- [Task to complete]: Before returning the data, strip out the pictures and keep everything else exactly the same.

- [Records supplied]:
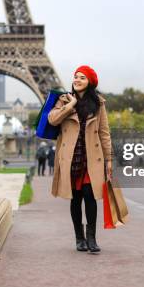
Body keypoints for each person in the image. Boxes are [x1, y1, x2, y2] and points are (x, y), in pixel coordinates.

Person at [48, 65, 113, 254]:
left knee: (90, 197)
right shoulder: (63, 100)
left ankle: (92, 238)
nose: (77, 80)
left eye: (82, 77)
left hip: (91, 157)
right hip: (71, 157)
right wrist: (70, 106)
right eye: (76, 76)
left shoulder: (99, 104)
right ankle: (79, 238)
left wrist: (109, 159)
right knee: (75, 199)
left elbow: (104, 133)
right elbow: (52, 120)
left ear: (90, 82)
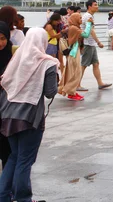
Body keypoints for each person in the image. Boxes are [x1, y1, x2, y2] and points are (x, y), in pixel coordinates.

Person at [0, 28, 58, 202]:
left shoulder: (17, 59)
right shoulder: (47, 63)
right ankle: (23, 198)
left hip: (8, 116)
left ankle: (3, 196)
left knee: (14, 156)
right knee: (25, 160)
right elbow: (50, 92)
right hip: (29, 117)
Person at [59, 13, 92, 101]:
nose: (81, 19)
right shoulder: (74, 28)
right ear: (75, 19)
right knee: (75, 73)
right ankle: (71, 92)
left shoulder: (74, 27)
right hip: (73, 53)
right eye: (79, 18)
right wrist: (88, 24)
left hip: (74, 52)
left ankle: (70, 90)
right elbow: (86, 34)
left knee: (72, 72)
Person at [79, 0, 111, 91]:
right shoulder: (88, 16)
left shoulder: (90, 16)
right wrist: (98, 42)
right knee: (83, 65)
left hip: (90, 43)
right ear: (89, 6)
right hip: (87, 43)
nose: (97, 6)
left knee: (96, 63)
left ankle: (100, 83)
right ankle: (77, 84)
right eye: (95, 5)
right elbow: (91, 31)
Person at [0, 22, 14, 169]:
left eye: (3, 38)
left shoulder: (13, 53)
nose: (1, 43)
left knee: (6, 142)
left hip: (7, 105)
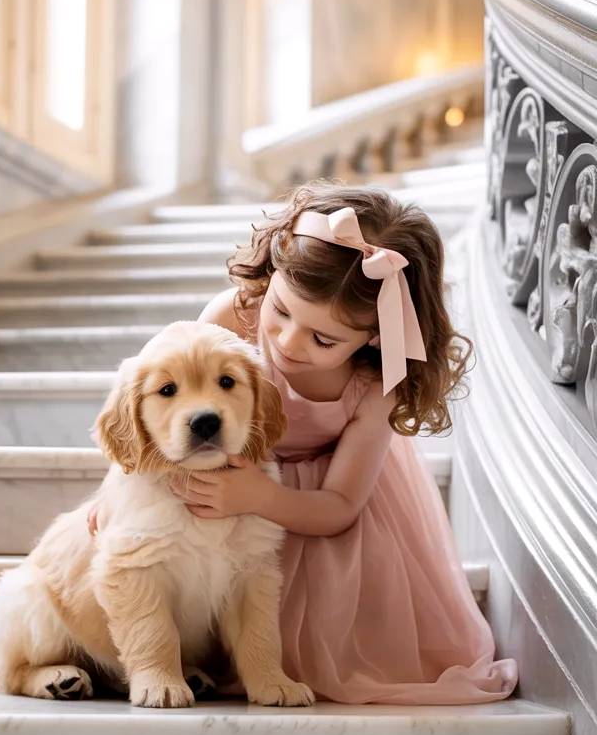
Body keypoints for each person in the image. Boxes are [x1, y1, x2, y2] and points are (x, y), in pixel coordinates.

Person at [171, 181, 518, 704]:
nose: (288, 342)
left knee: (336, 612)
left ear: (375, 336)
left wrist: (261, 496)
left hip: (313, 506)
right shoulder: (232, 316)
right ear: (274, 272)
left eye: (324, 339)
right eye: (281, 310)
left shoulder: (373, 386)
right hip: (227, 476)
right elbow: (169, 410)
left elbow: (338, 508)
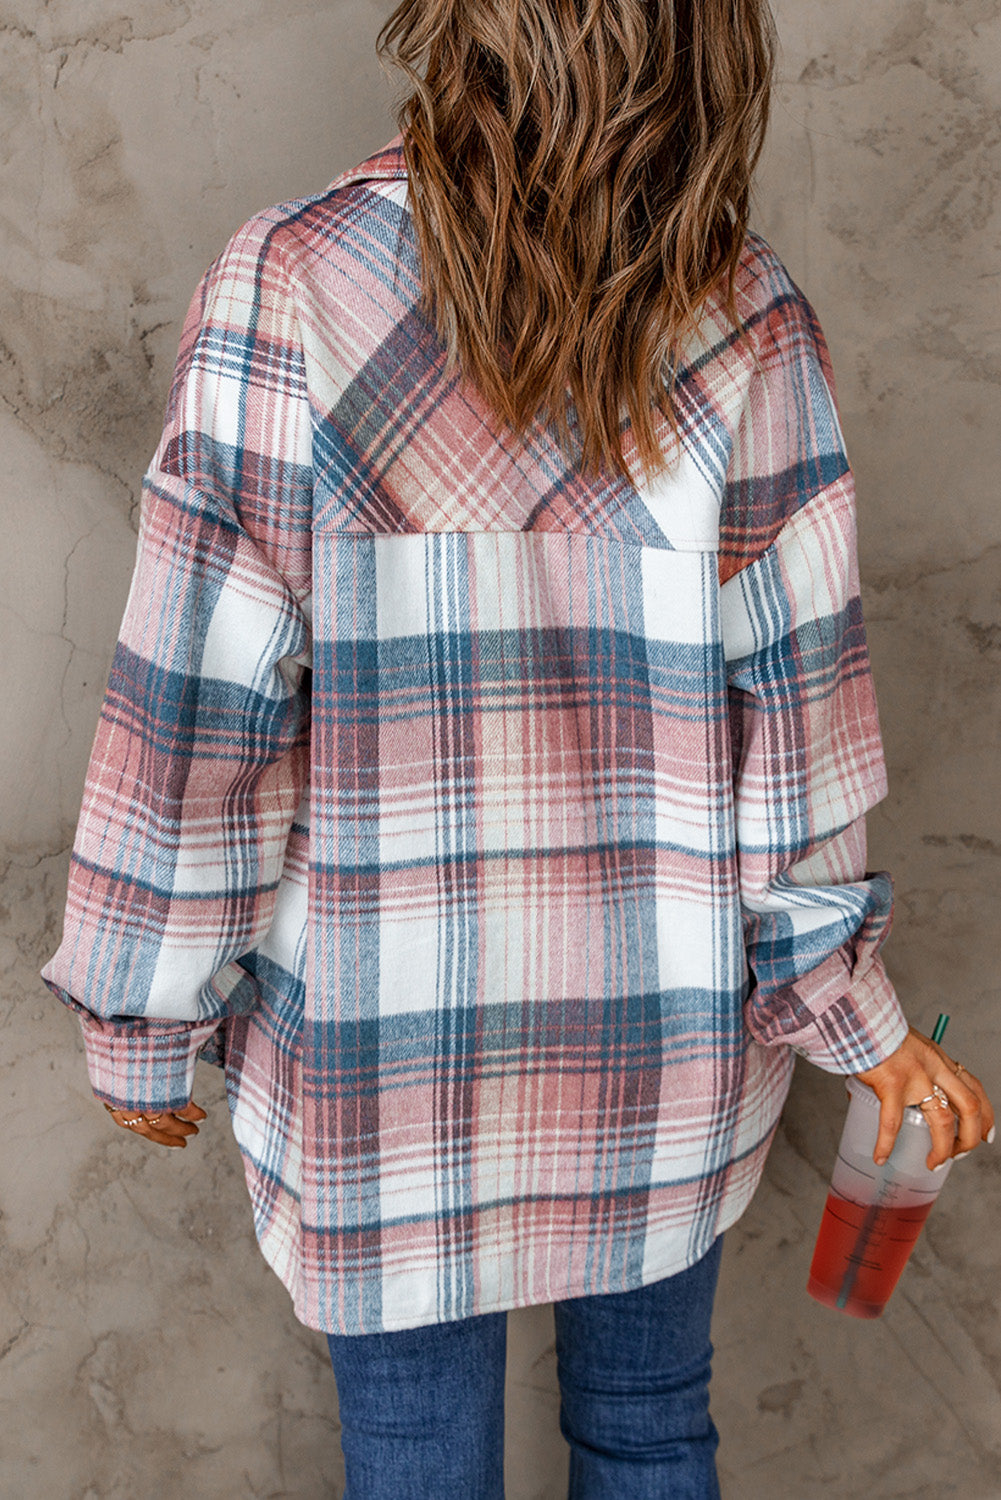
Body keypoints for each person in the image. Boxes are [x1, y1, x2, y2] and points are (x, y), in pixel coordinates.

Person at [42, 0, 994, 1495]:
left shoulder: (286, 286)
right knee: (648, 1430)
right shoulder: (746, 316)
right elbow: (796, 739)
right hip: (659, 1042)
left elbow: (198, 710)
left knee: (414, 1459)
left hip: (380, 1056)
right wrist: (851, 1013)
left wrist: (142, 1006)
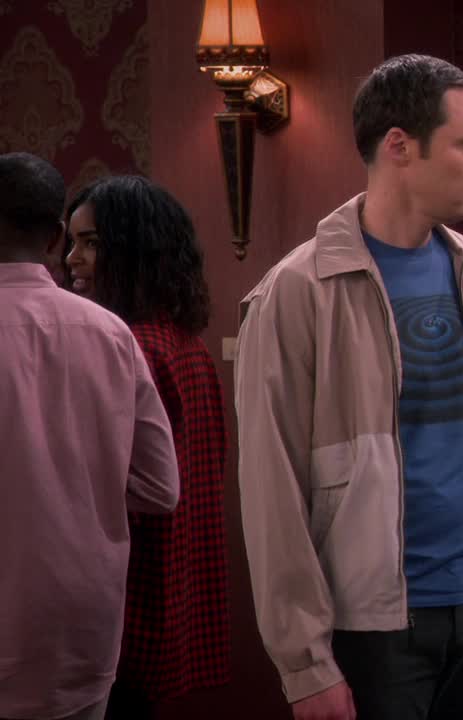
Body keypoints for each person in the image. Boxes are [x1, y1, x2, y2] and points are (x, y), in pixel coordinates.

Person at [234, 54, 463, 720]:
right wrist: (305, 664)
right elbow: (271, 490)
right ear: (400, 147)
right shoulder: (299, 292)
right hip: (370, 626)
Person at [0, 155, 180, 720]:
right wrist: (78, 484)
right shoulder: (112, 335)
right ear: (56, 237)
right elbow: (161, 489)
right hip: (83, 622)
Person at [63, 175, 231, 719]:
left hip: (130, 592)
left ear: (135, 252)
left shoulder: (126, 346)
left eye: (91, 243)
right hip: (172, 593)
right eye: (72, 242)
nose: (72, 259)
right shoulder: (184, 343)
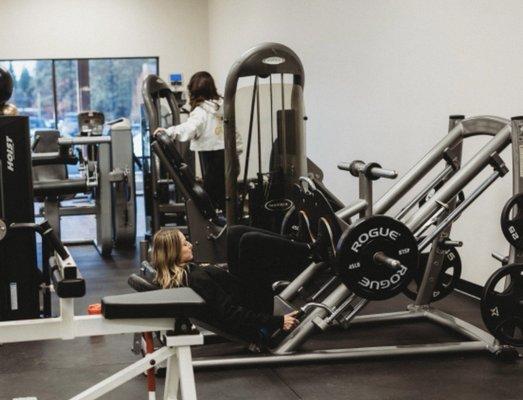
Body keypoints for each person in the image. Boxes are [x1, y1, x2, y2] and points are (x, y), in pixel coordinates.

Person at [151, 227, 308, 347]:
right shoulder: (195, 279)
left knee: (234, 233)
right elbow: (231, 313)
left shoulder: (183, 273)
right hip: (256, 307)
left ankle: (296, 243)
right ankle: (309, 251)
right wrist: (278, 322)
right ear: (173, 253)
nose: (191, 245)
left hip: (244, 293)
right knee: (249, 242)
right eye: (185, 244)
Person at [153, 71, 242, 211]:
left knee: (212, 198)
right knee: (228, 196)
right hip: (230, 156)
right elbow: (234, 131)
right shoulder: (224, 106)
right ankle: (229, 224)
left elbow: (189, 129)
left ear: (194, 91)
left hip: (212, 159)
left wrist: (169, 132)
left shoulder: (201, 111)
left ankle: (215, 227)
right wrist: (237, 151)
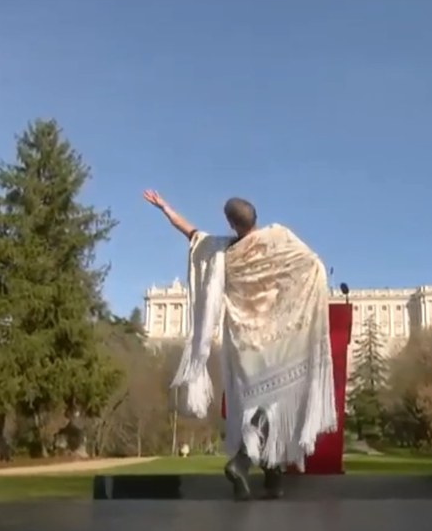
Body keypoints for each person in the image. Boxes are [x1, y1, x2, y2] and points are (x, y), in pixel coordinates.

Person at [143, 189, 337, 500]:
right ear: (255, 216)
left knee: (259, 409)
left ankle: (272, 480)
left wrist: (166, 208)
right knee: (272, 406)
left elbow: (191, 234)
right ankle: (242, 463)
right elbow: (311, 263)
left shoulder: (224, 251)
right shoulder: (279, 238)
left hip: (243, 346)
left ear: (232, 224)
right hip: (276, 342)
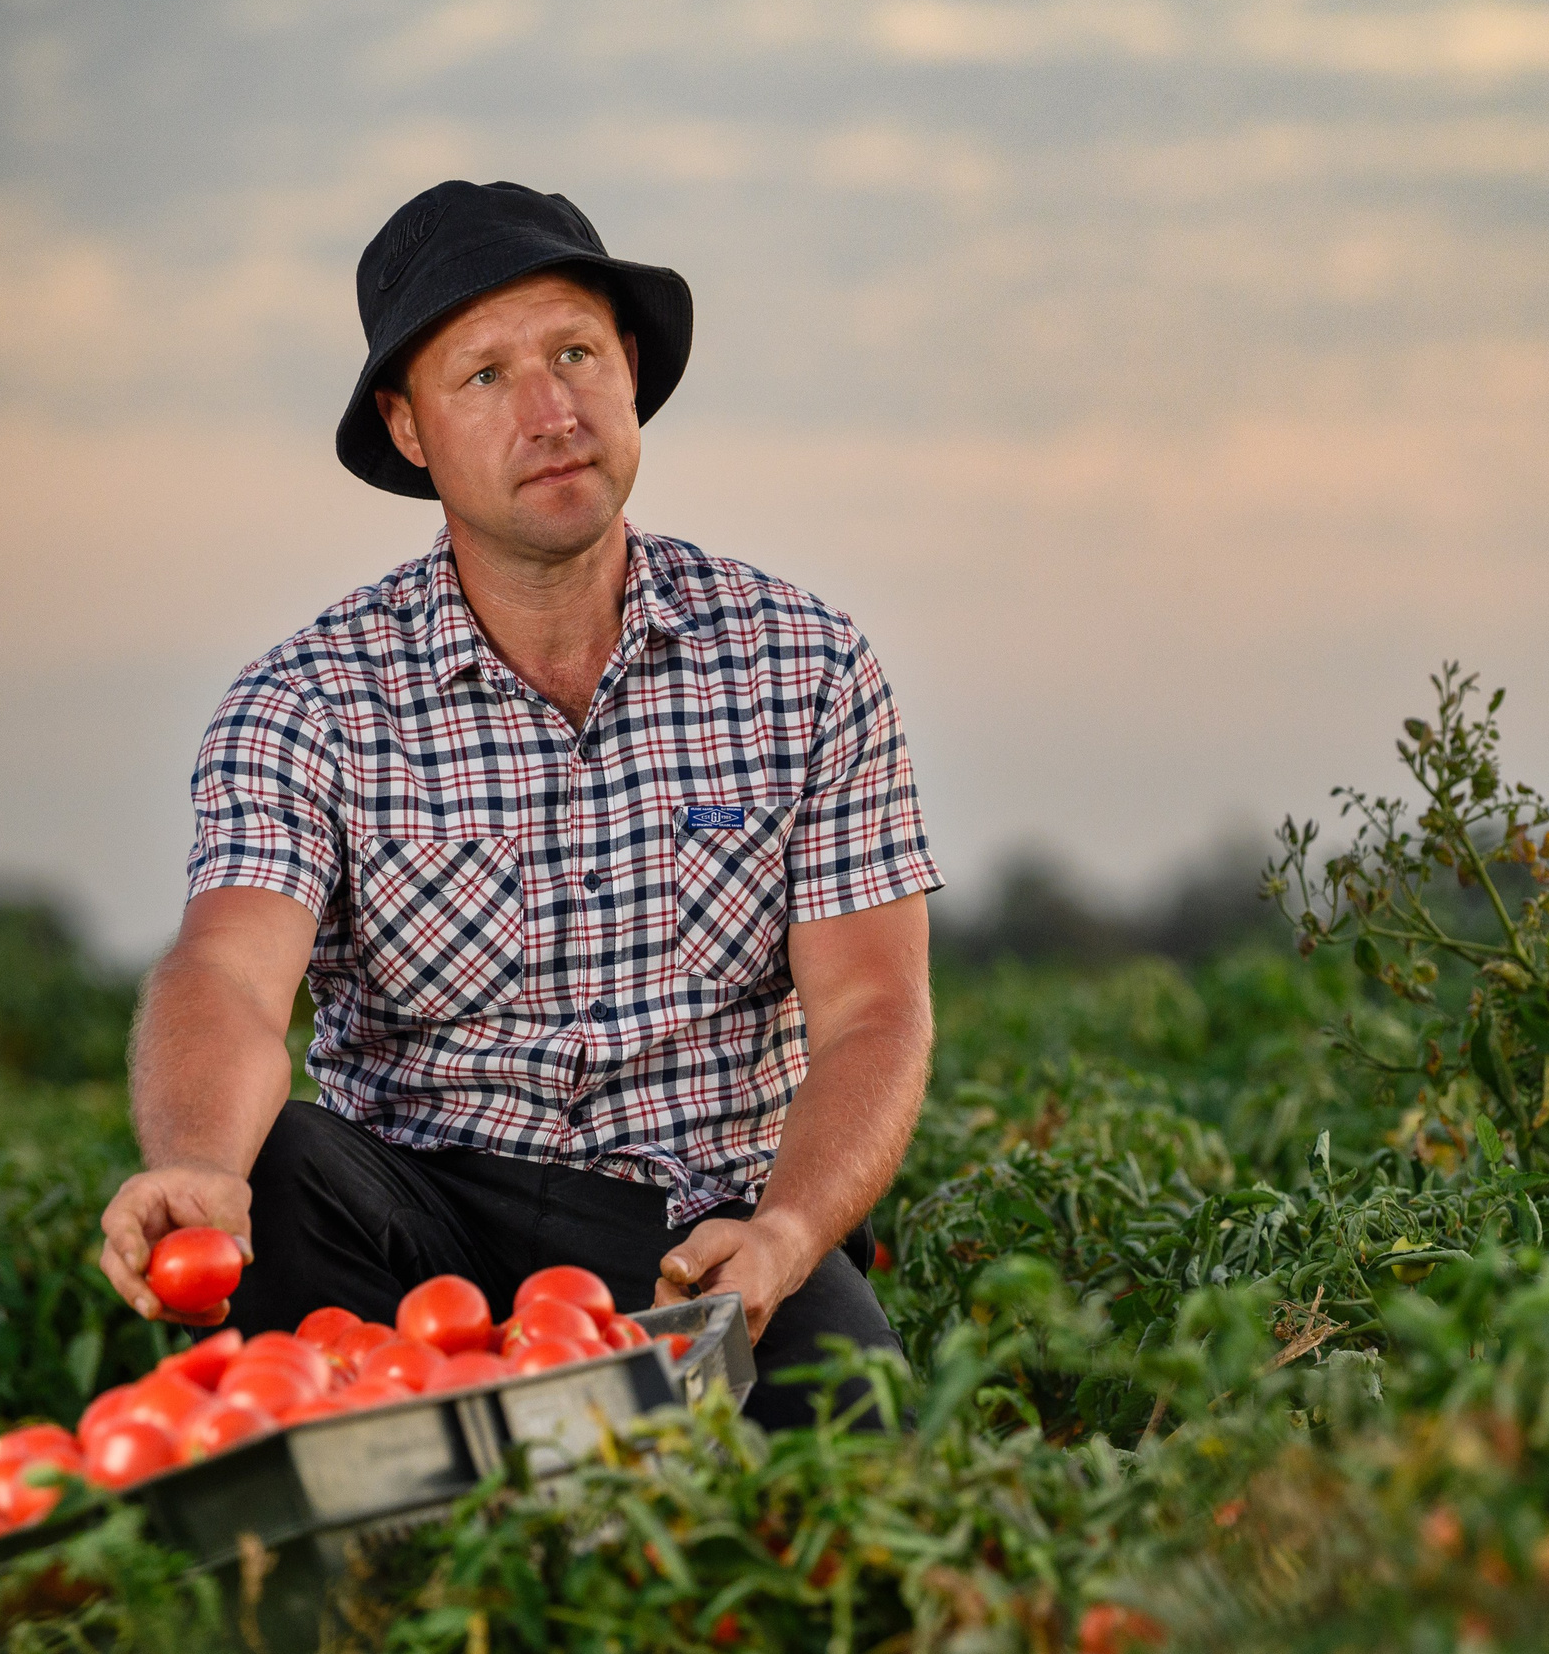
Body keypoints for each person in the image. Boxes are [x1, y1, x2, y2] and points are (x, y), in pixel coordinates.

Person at [94, 180, 940, 1430]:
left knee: (855, 1440)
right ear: (410, 426)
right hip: (416, 1230)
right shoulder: (309, 698)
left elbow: (873, 1009)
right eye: (485, 375)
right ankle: (361, 1476)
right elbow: (227, 969)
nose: (550, 412)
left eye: (574, 354)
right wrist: (197, 1165)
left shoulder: (801, 662)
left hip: (698, 1240)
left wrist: (787, 1229)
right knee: (281, 1168)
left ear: (629, 367)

- [Answer box]:
Body keypoints for each person in the image. Boxes are [x1, y1, x2, y2] and points are (x, y), in pixel coordinates.

Person at [48, 65, 113, 254]:
left knee: (90, 197)
right shoulder: (63, 100)
left ankle: (92, 238)
nose: (77, 80)
left eye: (82, 77)
left hip: (91, 157)
right hip: (71, 157)
right wrist: (70, 106)
right eye: (76, 76)
left shoulder: (99, 104)
right ankle: (79, 238)
left wrist: (109, 159)
right knee: (75, 199)
left elbow: (104, 133)
right elbow: (52, 120)
left ear: (90, 82)
Body keypoints for each person in the image. Boxes are [x1, y1, x2, y2] and points are (x, y), in pixel coordinates.

Person at [0, 28, 58, 202]:
left shoulder: (17, 59)
right shoulder: (47, 63)
right ankle: (23, 198)
left hip: (8, 116)
left ankle: (3, 196)
left knee: (14, 156)
right knee: (25, 160)
right elbow: (50, 92)
right hip: (29, 117)
Person at [59, 13, 92, 101]:
nose: (81, 19)
right shoulder: (74, 28)
right ear: (75, 19)
right knee: (75, 73)
right ankle: (71, 92)
left shoulder: (74, 27)
right hip: (73, 53)
right eye: (79, 18)
right wrist: (88, 24)
left hip: (74, 52)
left ankle: (70, 90)
right elbow: (86, 34)
left knee: (72, 72)
Person at [79, 0, 111, 91]:
right shoulder: (88, 16)
left shoulder: (90, 16)
right wrist: (98, 42)
right knee: (83, 65)
left hip: (90, 43)
right ear: (89, 6)
right hip: (87, 43)
nose: (97, 6)
left knee: (96, 63)
left ankle: (100, 83)
right ankle: (77, 84)
right eye: (95, 5)
right elbow: (91, 31)
Person at [0, 22, 14, 169]:
left eye: (3, 38)
left shoulder: (13, 53)
nose: (1, 43)
left knee: (6, 142)
left hip: (7, 105)
Body keypoints for each person in the image. Boxes are [x1, y1, x2, y2] and points are (x, y), in pixel coordinates.

Person at [171, 181, 518, 704]:
nose: (288, 342)
left knee: (336, 612)
left ear: (375, 336)
left wrist: (261, 496)
left hip: (313, 506)
right shoulder: (232, 316)
right ear: (274, 272)
left eye: (324, 339)
right eye: (281, 310)
left shoulder: (373, 386)
right hip: (227, 476)
right elbow: (169, 410)
left elbow: (338, 508)
Body keypoints for each person in the image. Boxes are [x1, y1, x2, y2] and points are (x, y), in pixel coordinates.

Person at [42, 0, 994, 1495]:
left shoulder: (286, 286)
right knee: (648, 1430)
right shoulder: (746, 316)
right elbow: (796, 739)
right hip: (659, 1042)
left elbow: (198, 710)
left knee: (414, 1459)
left hip: (380, 1056)
right wrist: (851, 1013)
left wrist: (142, 1006)
Body keypoints for each person in the image. Boxes are [x1, y1, x2, y2] and points are (x, y), in pixel coordinates.

Person at [234, 54, 463, 720]:
right wrist: (305, 664)
right elbow: (271, 490)
right ear: (400, 147)
right shoulder: (299, 292)
right hip: (370, 626)
Person at [0, 155, 180, 720]:
right wrist: (78, 484)
right shoulder: (112, 335)
right ear: (56, 237)
right elbow: (161, 489)
right hip: (83, 622)
Person at [63, 175, 231, 719]:
left hip: (130, 592)
left ear: (135, 252)
left shoulder: (126, 346)
left eye: (91, 243)
right hip: (172, 593)
right eye: (72, 242)
nose: (72, 259)
right shoulder: (184, 343)
Body keypoints for each person in the image. Boxes are [x1, y1, x2, y2] and points are (x, y), in pixel coordinates.

Person at [151, 227, 308, 347]:
right shoulder: (195, 279)
left knee: (234, 233)
right elbow: (231, 313)
left shoulder: (183, 273)
right hip: (256, 307)
left ankle: (296, 243)
right ankle: (309, 251)
right wrist: (278, 322)
right ear: (173, 253)
nose: (191, 245)
left hip: (244, 293)
right knee: (249, 242)
right eye: (185, 244)
Person at [153, 71, 242, 211]:
left knee: (212, 198)
right knee: (228, 196)
right hip: (230, 156)
right elbow: (234, 131)
right shoulder: (224, 106)
right ankle: (229, 224)
left elbow: (189, 129)
left ear: (194, 91)
left hip: (212, 159)
left wrist: (169, 132)
left shoulder: (201, 111)
left ankle: (215, 227)
right wrist: (237, 151)
Body keypoints for each person in the image. Boxes are [x1, y1, x2, y2] and points are (x, y), in pixel coordinates.

Person at [143, 189, 337, 500]:
right ear: (255, 216)
left knee: (259, 409)
left ankle: (272, 480)
left wrist: (166, 208)
right knee: (272, 406)
left elbow: (191, 234)
right ankle: (242, 463)
right elbow: (311, 263)
left shoulder: (224, 251)
right shoulder: (279, 238)
left hip: (243, 346)
left ear: (232, 224)
right hip: (276, 342)
Body keypoints for each person in the image. Boxes are [x1, y1, x2, y2] and points are (x, y), in pixel coordinates.

Person at [94, 180, 940, 1430]:
left knee: (855, 1440)
right ear: (410, 426)
right hip: (416, 1230)
right shoulder: (309, 698)
left elbow: (873, 1009)
right eye: (485, 375)
right ankle: (361, 1476)
right elbow: (227, 969)
nose: (550, 412)
left eye: (574, 354)
right wrist: (197, 1165)
left shoulder: (801, 662)
left hip: (698, 1240)
left wrist: (787, 1229)
right knee: (281, 1168)
left ear: (629, 367)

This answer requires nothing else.